◆ Assignment ◆
From the line bearing "thumb tip: (926, 735)" down to the final line of the records below, give every line again exactly and add nothing.

◆ Entries provided ◆
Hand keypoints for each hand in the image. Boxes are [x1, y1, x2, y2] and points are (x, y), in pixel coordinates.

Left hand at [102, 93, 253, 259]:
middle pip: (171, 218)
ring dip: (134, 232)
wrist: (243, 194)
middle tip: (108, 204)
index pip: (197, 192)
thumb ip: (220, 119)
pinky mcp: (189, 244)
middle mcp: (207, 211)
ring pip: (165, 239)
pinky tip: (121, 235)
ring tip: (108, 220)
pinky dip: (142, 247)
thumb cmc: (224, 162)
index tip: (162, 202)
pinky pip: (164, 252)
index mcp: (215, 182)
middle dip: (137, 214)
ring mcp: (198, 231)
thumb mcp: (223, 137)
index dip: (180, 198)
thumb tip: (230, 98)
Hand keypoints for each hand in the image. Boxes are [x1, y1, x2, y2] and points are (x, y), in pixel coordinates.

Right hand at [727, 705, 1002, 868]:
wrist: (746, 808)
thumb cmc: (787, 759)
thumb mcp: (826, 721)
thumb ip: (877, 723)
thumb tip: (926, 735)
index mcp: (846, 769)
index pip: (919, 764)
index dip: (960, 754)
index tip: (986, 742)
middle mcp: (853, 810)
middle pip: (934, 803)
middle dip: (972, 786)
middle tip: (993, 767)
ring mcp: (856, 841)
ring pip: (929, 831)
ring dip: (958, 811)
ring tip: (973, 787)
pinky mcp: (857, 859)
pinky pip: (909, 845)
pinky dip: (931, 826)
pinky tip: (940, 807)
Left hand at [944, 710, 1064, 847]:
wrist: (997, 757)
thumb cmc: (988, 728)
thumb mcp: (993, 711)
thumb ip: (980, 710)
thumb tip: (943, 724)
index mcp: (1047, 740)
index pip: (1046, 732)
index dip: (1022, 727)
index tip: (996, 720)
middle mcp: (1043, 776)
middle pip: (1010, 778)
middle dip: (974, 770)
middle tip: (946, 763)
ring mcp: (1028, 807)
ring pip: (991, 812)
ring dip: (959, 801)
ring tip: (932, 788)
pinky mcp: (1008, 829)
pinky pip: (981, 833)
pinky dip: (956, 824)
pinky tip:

◆ Exercise response ◆
thumb tip: (926, 735)
index mcp: (846, 769)
index pip: (919, 764)
index dip: (960, 754)
index tip: (986, 742)
middle mcp: (853, 810)
middle pip: (934, 803)
middle dip: (972, 786)
middle tip: (993, 767)
ring mcp: (856, 841)
ring pip: (929, 831)
ring dip: (958, 811)
ring tip: (973, 787)
pinky mcp: (857, 859)
pinky pip: (909, 845)
pinky dip: (931, 826)
pinky tip: (940, 807)
Left hand at [944, 710, 1064, 847]:
wrist: (997, 757)
thumb cmc: (988, 728)
thumb mcp: (993, 711)
thumb ip: (980, 710)
thumb tip: (943, 724)
index mcp: (1047, 740)
index pip: (1046, 732)
index dip: (1022, 727)
index tip: (996, 720)
middle mcp: (1043, 776)
middle pip: (1010, 778)
middle dip: (974, 770)
middle tip: (946, 763)
ring mcp: (1028, 807)
ring pip: (991, 812)
ring dip: (959, 801)
ring tip: (932, 788)
pinky mcp: (1008, 829)
pinky pip: (981, 833)
pinky dip: (956, 824)
pinky tip:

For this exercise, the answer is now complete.